RWA dismay as Tasmania confirms 15% PoC tax
The Tasmanian Government has announced that it will introduce a new Point of Consumption Tax on wagering from 1 January, 2020, but Responsible Wagering Australia has criticised the move saying it could harm the racing industry in the Australian state.
Following consultation with industry stakeholders, the Government has set the PoC tax rate at 15% of the net wagering revenue of betting operators, but will exclude the face value of free bets provided to punters.
The Government said the rate is consistent with most other jurisdictions in the country and also added that there will be a tax-free threshold of AUD$150,000 (£82,538/€92,120/US$101,253) in betting turnover.
Legislation to bring the new tax into effect will be introduced in the Tasmanian Parliament next month.
According to the Government, the new PoC tax could help bring in an additional AUD$5m in revenue each year, with the net benefits of this to be shared with the local racing industry.
However, the Responsible Wagering Australia has said the move could instead have a negative impact on Tasmania’s racing industry.
Hon Nick Minchin AO, chairman of Responsible Wagering Australia, said he is disappointed with the decision to introduce what he described as “one of the highest taxes on wagering anywhere in the world”.
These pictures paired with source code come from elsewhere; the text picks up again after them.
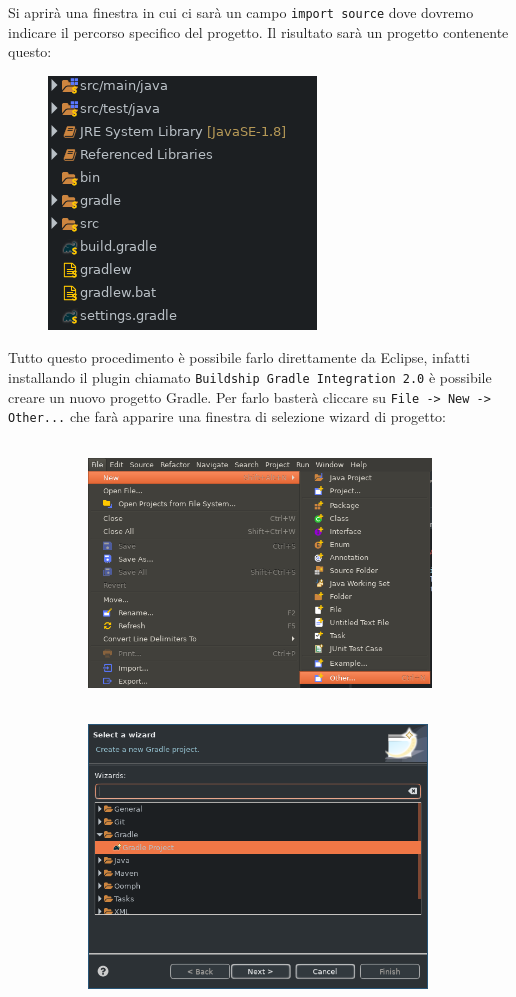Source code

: Si aprirà una finestra in cui ci sarà un campo \texttt{import source} dove dovremo indicare il percorso specifico del progetto. Il risultato sarà un progetto contenente questo:
\begin{figure}[H]
    \centering
    \includegraphics[width=0.4\linewidth]{3DependencyManagement/eclipsePlugin/resultProject.png}
\end{figure}
Tutto questo procedimento è possibile farlo direttamente da Eclipse, infatti installando il plugin chiamato \texttt{Buildship Gradle Integration 2.0} è possibile creare un nuovo progetto Gradle. Per farlo basterà cliccare su \texttt{File -> New -> Other...} che farà apparire una finestra di selezione wizard di progetto:
\begin{figure}[H]
\begin{subfigure}{0.5\textwidth}
\includegraphics[width=0.9\linewidth, height=7cm]{3DependencyManagement/eclipsePlugin/newProject.png}
\end{subfigure}
\begin{subfigure}{0.5\textwidth}
\includegraphics[width=0.9\linewidth, height=7cm]{3DependencyManagement/eclipsePlugin/wizardGradle.png}
\end{subfigure}
\end{figure}
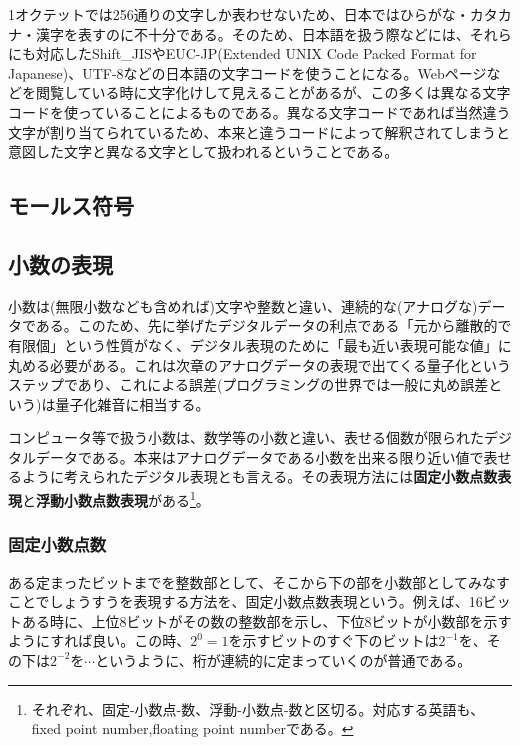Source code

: 1オクテットでは256通りの文字しか表わせないため、日本ではひらがな・カタカナ・漢字を表すのに不十分である。そのため、日本語を扱う際などには、それらにも対応したShift\_JISやEUC-JP(Extended UNIX Code Packed Format for Japanese)、UTF-8などの日本語の文字コードを使うことになる。Webページなどを閲覧している時に文字化けして見えることがあるが、この多くは異なる文字コードを使っていることによるものである。異なる文字コードであれば当然違う文字が割り当てられているため、本来と違うコードによって解釈されてしまうと意図した文字と異なる文字として扱われるということである。

\subsection{モールス符号}

\subsection{小数の表現}
小数は(無限小数なども含めれば)文字や整数と違い、連続的な(アナログな)データである。このため、先に挙げたデジタルデータの利点である「元から離散的で有限個」という性質がなく、デジタル表現のために「最も近い表現可能な値」に丸める必要がある。これは次章のアナログデータの表現で出てくる量子化というステップであり、これによる誤差(プログラミングの世界では一般に丸め誤差という)は量子化雑音に相当する。

コンピュータ等で扱う小数は、数学等の小数と違い、表せる個数が限られたデジタルデータである。本来はアナログデータである小数を出来る限り近い値で表せるように考えられたデジタル表現とも言える。その表現方法には\textbf{固定小数点数表現}と\textbf{浮動小数点数表現}がある\footnote{それぞれ、固定-小数点-数、浮動-小数点-数と区切る。対応する英語も、fixed point number,floating point numberである。}。

\subsubsection{固定小数点数}
ある定まったビットまでを整数部として、そこから下の部を小数部としてみなすことでしょうすうを表現する方法を、固定小数点数表現という。例えば、16ビットある時に、上位8ビットがその数の整数部を示し、下位8ビットが小数部を示すようにすれば良い。この時、$2^0=1$を示すビットのすぐ下のビットは$2^{-1}$を、その下は$2^{-2}$を$\cdots$というように、桁が連続的に定まっていくのが普通である。

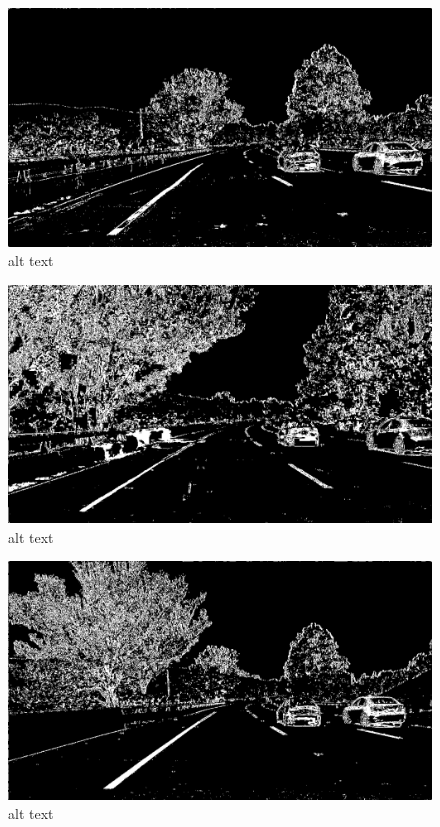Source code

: \documentclass[11pt]{article}
\makeatletter
\def\maxwidth{\ifdim\Gin@nat@width>\linewidth\linewidth
    \else\Gin@nat@width\fi}
\let\Oldincludegraphics\includegraphics
\renewcommand{\includegraphics}[1]{\Oldincludegraphics[width=.8\maxwidth]{#1}}
\makeatother
\begin{document}
\begin{figure}
\centering
\includegraphics{./output_images/test4_binary_thresholded.jpg}
\caption{alt text}
\end{figure}

\begin{figure}
\centering
\includegraphics{./output_images/test5_binary_thresholded.jpg}
\caption{alt text}
\end{figure}

\begin{figure}
\centering
\includegraphics{./output_images/test6_binary_thresholded.jpg}
\caption{alt text}
\end{figure}
\end{document}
He said the 15% rate is almost double that introduced in Victoria, while in South Australia, where the rate is also 15%, the state's racing industry has been badly affected.
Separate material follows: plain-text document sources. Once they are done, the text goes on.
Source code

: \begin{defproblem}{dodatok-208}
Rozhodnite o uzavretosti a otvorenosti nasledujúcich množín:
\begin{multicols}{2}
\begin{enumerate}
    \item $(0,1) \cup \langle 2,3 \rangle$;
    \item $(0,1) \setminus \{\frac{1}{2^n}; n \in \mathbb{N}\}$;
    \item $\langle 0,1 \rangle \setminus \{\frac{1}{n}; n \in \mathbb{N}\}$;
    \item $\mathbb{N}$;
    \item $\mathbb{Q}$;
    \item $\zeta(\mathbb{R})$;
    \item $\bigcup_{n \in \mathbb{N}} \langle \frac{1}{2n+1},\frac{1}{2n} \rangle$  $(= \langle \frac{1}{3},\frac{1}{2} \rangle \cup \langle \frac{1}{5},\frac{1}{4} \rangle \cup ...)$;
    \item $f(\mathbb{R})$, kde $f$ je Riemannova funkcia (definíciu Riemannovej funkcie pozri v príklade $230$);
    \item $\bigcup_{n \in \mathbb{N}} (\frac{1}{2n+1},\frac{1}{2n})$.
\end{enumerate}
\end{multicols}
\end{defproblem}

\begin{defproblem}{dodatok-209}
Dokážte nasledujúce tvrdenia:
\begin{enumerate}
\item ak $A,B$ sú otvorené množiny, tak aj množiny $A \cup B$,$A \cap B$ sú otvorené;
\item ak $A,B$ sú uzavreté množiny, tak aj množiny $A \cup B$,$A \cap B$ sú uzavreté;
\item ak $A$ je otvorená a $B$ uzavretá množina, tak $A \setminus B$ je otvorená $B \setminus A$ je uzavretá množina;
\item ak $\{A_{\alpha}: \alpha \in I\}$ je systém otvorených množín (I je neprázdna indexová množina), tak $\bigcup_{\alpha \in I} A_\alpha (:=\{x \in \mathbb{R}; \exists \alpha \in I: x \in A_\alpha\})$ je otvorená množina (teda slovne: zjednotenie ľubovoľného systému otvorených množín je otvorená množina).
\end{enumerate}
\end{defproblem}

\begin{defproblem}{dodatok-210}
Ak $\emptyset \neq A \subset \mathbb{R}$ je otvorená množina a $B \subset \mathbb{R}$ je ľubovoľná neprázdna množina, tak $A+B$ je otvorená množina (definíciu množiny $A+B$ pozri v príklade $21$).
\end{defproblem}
“The 15% Point of Consumption Tax introduced in South Australia threw a handbrake on that state’s racing industry and has almost brought it to its knees,” Minchin said. “Prize money has been cut, field sizes have shrunk, participants have fled interstate and jobs have been lost.
“Starting off a much lower base, the Tasmanian Government has today put that same handbrake onto Tasmanian racing and thrown its future into massive uncertainty.
Minchin also pointed out that the Tasmanian Liberal Government will be taxing taxing Tasmanians at a higher rate than any other Australian state.
“The evidence is now well settled when it comes to the deleterious impact of these punitive taxes on racing and jobs,” Minchin said. “That is why it is so disappointing the Tasmanian Government has ignored the evidence and decided to hit ordinary Tasmanians with this new tax.”